Proper Reaction: The user recognizes that the popup is a fake.  The user is careful not to click anywhere on the popup, including the “X” icon, and instead shuts down the browser safely (Windows: ctrl + alt + delete; click “task manager”; select the browser; click “end process”). The user then shuts down the computer entirely and reboots.  Hopefully, the user then installs a safer web browser (Internet Explorer is extremely vulnerable to rogue popups) such as Firefox, Chrome, or Safari.  If the popup returns after the reboot, the user should repeat the shutdown process again.  Instead of rebooting, however, the computer should remain powered down and be taken to a professional.

Rogue Security Software: Know the “Red Flags”

Here are some tell-tale red flags that can help you to identify the presence of rogue security software:

  • The software comes with a rather high-pressure pitch, using phrases like “Your computer is AT RISK! Download our software RIGHT NOW to protect your computer from viruses!” Reputable AV software firms don’t use such tactics.
  • If downloaded, it generates a strangely high number of infection alerts
  • You begin experiencing an unusually high number of popups when online, or you start getting popups when not online
  • Your computer slows down significantly, especially while online (but even when you’re not)
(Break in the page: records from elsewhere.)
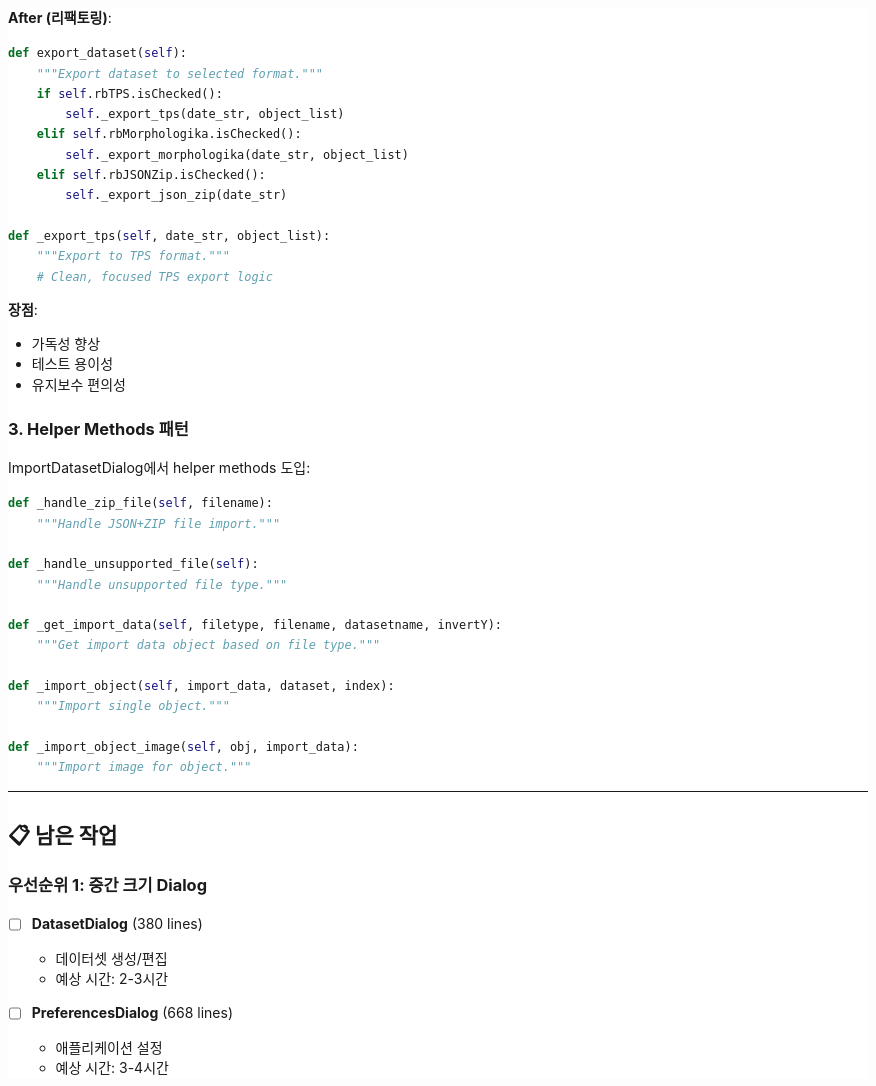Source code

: **After (리팩토링)**:
```python
def export_dataset(self):
    """Export dataset to selected format."""
    if self.rbTPS.isChecked():
        self._export_tps(date_str, object_list)
    elif self.rbMorphologika.isChecked():
        self._export_morphologika(date_str, object_list)
    elif self.rbJSONZip.isChecked():
        self._export_json_zip(date_str)

def _export_tps(self, date_str, object_list):
    """Export to TPS format."""
    # Clean, focused TPS export logic
```

**장점**:
- 가독성 향상
- 테스트 용이성
- 유지보수 편의성

### 3. Helper Methods 패턴

ImportDatasetDialog에서 helper methods 도입:

```python
def _handle_zip_file(self, filename):
    """Handle JSON+ZIP file import."""

def _handle_unsupported_file(self):
    """Handle unsupported file type."""

def _get_import_data(self, filetype, filename, datasetname, invertY):
    """Get import data object based on file type."""

def _import_object(self, import_data, dataset, index):
    """Import single object."""

def _import_object_image(self, obj, import_data):
    """Import image for object."""
```

---

## 📋 남은 작업

### 우선순위 1: 중간 크기 Dialog

- [ ] **DatasetDialog** (380 lines)
  - 데이터셋 생성/편집
  - 예상 시간: 2-3시간

- [ ] **PreferencesDialog** (668 lines)
  - 애플리케이션 설정
  - 예상 시간: 3-4시간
Avoiding Rogue Security Software

Here are some helpful tips to keep you from being victimized by rogue security software:

  1. Ensure your computer has been installed with a legitimate and well-vetted antivirus software (here are links to AVs for both Windows and Mac users) with a strong firewall
  2. Remember to never open an email attachment unless you can verify the source
  3. Use any browser other than Internet Explorer
  4. Make sure your computer’s security settings are at an appropriately high level
  5. Be observant. Rogue AV often tries to mimic real programs, but there are usually subtle differences that are noticeable if you look closely (such as misspellings or pixelated logos)
  6. NEVER download freeware or shareware, unless you are 100 percent certain that it comes from a reputable source. Freeware and shareware programs, more often than not, actually come bundled with all sorts of spyware, adware, and/or fake antivirus programs
  7. Familiarize yourself with some of the more common rogue antivirus programs
  8. NEVER click on a popup advertising antivirus or security software. Legit AV software companies do not use popups
  9. If a virus alert appears on your screen, DO NOT click on it. As a matter of fact, you might just want to not touch your mouse at all. Instead, hit control + alt + delete and delete any rogue programs from the list of running programs. If this doesn’t work, contact your computer manufacturer’s tech support or take it to a professional

Too Late (You Just HAD to Click on It… Didn’t You?)

Let’s say it’s too late.  You clicked on the window, and now your computer is infected.  To be honest, the best thing you can do at this point (well… the only thing, really) is shut down your computer until you can take it to a professional and get your hard-drive sanitized.  The worst thing you can do is keep on using an infected computer. 

Remember, these things are called “viruses” for a reason

The longer you use an infected computer, the farther they spread and the more damage they cause.  Honestly, continuing to use a virus-infected computer is a really good way to transform it into a rather expensive paperweight… not to mention that, if you’ve downloaded spyware, you’re just giving cybercriminals even more opportunities to steal your information.

Keep Calm and Stay Cyber Safe

As more people become aware of (and terrified by) scary things like viruses, adware, malware, spyware, and ransomware, the more cybercriminals are trying to profit from their panic with rogue antivirus.  Stay calm.  Trust your instincts.  Be alert.  These, along with the information in this article, are all the tools you need to avoid becoming yet another victim of hackers and identity thieves.

Keep calm and stay cyber-safe, dear readers.